[START PROVIDED PASSAGE]

I want you to hear me, I don’t care what you see…

In my absence I picked up a whiff of a lot of chatter about what women scientists wear to work… or talk/write about wearing …. going on in the blogosphere.  I thought about this quite a bit, I fretted about it, I wrote out a blog post longhand because I didn’t have a computer handy while on vacation. I am sure many of the regular readers of this blog know what discussion I’m talking about so I’m not going to give you all the links- it involved the usual suspects.

And now I’m going to say something that is going to surprise you I’m sure- I am not going to talk about what female scientists wear to work, what is appropriate, what is inappropriate, how femininity should be or shouldn’t be displayed on the job (or whether it should be), whether women scientists have to dress like male counterparts etc. – on this blog. Period.

[END PROVIDED PASSAGE]

--- GOAL A ---
Return the records word for word, from their first line through the line holding "205L83 224L80 245L88", inclusive.
--- GOAL B ---
Take the blog post about what women scientists wear to work further, picking up after its final sentence.
The text and the records come from two unrelated sources.

[START SOURCE RECORDS]

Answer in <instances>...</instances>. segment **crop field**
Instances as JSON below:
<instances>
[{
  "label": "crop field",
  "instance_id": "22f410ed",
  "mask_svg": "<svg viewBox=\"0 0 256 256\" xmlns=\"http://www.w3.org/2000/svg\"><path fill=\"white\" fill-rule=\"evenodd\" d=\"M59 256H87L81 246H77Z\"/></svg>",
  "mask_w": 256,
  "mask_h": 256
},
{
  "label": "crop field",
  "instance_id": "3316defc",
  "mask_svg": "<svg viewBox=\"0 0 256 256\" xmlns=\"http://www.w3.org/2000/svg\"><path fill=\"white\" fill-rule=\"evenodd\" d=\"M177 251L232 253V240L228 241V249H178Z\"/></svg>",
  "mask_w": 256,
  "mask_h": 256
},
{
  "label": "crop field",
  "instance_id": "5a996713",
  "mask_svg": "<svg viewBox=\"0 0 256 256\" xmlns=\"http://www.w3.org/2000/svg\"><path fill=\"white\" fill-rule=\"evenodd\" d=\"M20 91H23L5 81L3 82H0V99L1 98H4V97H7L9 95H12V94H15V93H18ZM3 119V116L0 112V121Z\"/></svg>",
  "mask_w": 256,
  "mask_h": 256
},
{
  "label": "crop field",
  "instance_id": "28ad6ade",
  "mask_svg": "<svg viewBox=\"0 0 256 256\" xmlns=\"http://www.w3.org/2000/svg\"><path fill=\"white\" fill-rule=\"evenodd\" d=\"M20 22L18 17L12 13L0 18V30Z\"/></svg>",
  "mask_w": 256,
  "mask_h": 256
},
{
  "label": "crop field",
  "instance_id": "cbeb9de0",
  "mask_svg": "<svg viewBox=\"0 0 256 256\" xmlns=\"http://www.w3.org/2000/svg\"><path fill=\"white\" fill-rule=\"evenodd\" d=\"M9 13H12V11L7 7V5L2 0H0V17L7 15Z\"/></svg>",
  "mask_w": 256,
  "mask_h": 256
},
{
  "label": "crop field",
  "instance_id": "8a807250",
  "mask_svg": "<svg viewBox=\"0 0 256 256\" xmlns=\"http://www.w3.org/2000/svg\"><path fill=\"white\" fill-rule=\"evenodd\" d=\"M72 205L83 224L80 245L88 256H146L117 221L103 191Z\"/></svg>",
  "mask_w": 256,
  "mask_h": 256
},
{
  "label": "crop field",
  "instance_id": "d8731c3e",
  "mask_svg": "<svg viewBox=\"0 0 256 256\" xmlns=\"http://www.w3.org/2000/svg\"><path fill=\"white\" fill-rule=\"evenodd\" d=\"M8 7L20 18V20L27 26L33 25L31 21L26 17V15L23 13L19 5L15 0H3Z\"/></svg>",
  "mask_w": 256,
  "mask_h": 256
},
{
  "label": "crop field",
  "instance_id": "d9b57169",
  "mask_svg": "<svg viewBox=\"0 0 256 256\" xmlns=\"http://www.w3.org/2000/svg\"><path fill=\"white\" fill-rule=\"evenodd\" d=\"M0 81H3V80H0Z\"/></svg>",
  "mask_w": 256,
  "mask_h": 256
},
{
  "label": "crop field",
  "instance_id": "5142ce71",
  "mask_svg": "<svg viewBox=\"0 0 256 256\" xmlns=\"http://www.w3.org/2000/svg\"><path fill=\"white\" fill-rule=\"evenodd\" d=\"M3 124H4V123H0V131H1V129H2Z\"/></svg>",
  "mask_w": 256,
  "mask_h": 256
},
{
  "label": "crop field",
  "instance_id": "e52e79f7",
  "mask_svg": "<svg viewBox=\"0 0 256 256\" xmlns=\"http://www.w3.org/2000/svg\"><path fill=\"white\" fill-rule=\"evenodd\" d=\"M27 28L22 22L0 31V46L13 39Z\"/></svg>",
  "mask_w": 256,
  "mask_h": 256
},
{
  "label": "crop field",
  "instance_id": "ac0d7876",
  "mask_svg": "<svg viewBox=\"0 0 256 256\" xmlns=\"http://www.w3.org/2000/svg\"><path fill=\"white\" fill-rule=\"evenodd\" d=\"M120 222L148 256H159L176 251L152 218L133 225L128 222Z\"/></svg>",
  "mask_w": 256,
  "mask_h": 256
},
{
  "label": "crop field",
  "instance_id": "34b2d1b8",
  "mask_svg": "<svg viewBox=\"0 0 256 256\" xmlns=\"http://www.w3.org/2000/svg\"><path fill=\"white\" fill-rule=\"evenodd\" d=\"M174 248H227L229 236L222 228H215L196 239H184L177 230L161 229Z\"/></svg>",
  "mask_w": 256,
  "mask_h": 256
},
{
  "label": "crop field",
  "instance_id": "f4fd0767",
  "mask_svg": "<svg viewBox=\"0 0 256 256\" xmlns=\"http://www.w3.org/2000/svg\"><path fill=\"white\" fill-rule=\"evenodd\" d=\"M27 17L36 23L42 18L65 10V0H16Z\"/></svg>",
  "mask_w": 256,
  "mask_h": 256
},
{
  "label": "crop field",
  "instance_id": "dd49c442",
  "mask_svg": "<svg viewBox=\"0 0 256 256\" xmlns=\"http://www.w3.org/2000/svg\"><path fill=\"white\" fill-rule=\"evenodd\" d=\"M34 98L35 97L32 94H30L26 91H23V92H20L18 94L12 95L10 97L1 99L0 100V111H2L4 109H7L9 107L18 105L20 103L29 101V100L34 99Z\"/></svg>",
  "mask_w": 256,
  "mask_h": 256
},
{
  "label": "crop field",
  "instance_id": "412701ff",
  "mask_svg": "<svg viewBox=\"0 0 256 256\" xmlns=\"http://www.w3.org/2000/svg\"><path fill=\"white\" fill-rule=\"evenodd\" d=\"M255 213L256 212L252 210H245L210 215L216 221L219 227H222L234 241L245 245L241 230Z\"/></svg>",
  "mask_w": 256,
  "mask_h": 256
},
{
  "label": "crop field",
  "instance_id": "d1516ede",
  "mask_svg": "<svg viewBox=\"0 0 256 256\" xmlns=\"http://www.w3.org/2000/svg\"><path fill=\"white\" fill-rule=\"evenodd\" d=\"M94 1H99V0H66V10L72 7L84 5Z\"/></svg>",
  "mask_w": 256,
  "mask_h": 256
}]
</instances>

[END SOURCE RECORDS]

--- EXERCISE RESULT A ---
Answer in <instances>...</instances>. segment **crop field**
Instances as JSON below:
<instances>
[{
  "label": "crop field",
  "instance_id": "22f410ed",
  "mask_svg": "<svg viewBox=\"0 0 256 256\" xmlns=\"http://www.w3.org/2000/svg\"><path fill=\"white\" fill-rule=\"evenodd\" d=\"M59 256H87L81 246H77Z\"/></svg>",
  "mask_w": 256,
  "mask_h": 256
},
{
  "label": "crop field",
  "instance_id": "3316defc",
  "mask_svg": "<svg viewBox=\"0 0 256 256\" xmlns=\"http://www.w3.org/2000/svg\"><path fill=\"white\" fill-rule=\"evenodd\" d=\"M177 251L232 253V240L228 241V249H178Z\"/></svg>",
  "mask_w": 256,
  "mask_h": 256
},
{
  "label": "crop field",
  "instance_id": "5a996713",
  "mask_svg": "<svg viewBox=\"0 0 256 256\" xmlns=\"http://www.w3.org/2000/svg\"><path fill=\"white\" fill-rule=\"evenodd\" d=\"M20 91H23L5 81L3 82H0V99L1 98H4V97H7L9 95H12V94H15V93H18ZM3 119V116L0 112V121Z\"/></svg>",
  "mask_w": 256,
  "mask_h": 256
},
{
  "label": "crop field",
  "instance_id": "28ad6ade",
  "mask_svg": "<svg viewBox=\"0 0 256 256\" xmlns=\"http://www.w3.org/2000/svg\"><path fill=\"white\" fill-rule=\"evenodd\" d=\"M20 22L18 17L12 13L0 18V30Z\"/></svg>",
  "mask_w": 256,
  "mask_h": 256
},
{
  "label": "crop field",
  "instance_id": "cbeb9de0",
  "mask_svg": "<svg viewBox=\"0 0 256 256\" xmlns=\"http://www.w3.org/2000/svg\"><path fill=\"white\" fill-rule=\"evenodd\" d=\"M9 13H12V11L7 7V5L2 0H0V17L7 15Z\"/></svg>",
  "mask_w": 256,
  "mask_h": 256
},
{
  "label": "crop field",
  "instance_id": "8a807250",
  "mask_svg": "<svg viewBox=\"0 0 256 256\" xmlns=\"http://www.w3.org/2000/svg\"><path fill=\"white\" fill-rule=\"evenodd\" d=\"M72 205L83 224L80 245L88 256H146L117 221L103 191Z\"/></svg>",

--- EXERCISE RESULT B ---
You see- the struggle I’m in daily in my own life and career is not about appearances, and it is not about symbolism or femininity- and it is not about who I am as a person, my likes and dislikes etc.  It is a struggle to be heard and taken seriously for my ideas, plain and simple. It is an absolute drive to get papers out and get grants out and funded. It is about training the students in my group – who right now happen to be all women- to be the best possible scientists, and teaching them how the system works.  It is about not having to repeat the same reasonable idea 20 or 30 times and have it laughed off by a group of colleagues for two or three YEARS, and then having a man mention it once and have it roundly applauded and implemented. It is about going to meetings and having the old perverts in the field look me in the eye and treat me like the reasonably intelligent scientist that I am. It is about making sure I have enough time with my daughters, so I can teach them that very important lesson that they can be whatever they want when they grow up- and so that they always know that they are more important than my job. It’s about making sure I stay married, and that I always fulfill my responsibilities to my aging parents and my sister.

So, what I wear to work- is utterly unimportant to me in the face of these issues that I deal with every single day. You all will have to decide for yourselves what are the important parts of your job, your career… your life- and what battles you want to fight.  For myself, I’ll stick with those in I list in the previous paragraph.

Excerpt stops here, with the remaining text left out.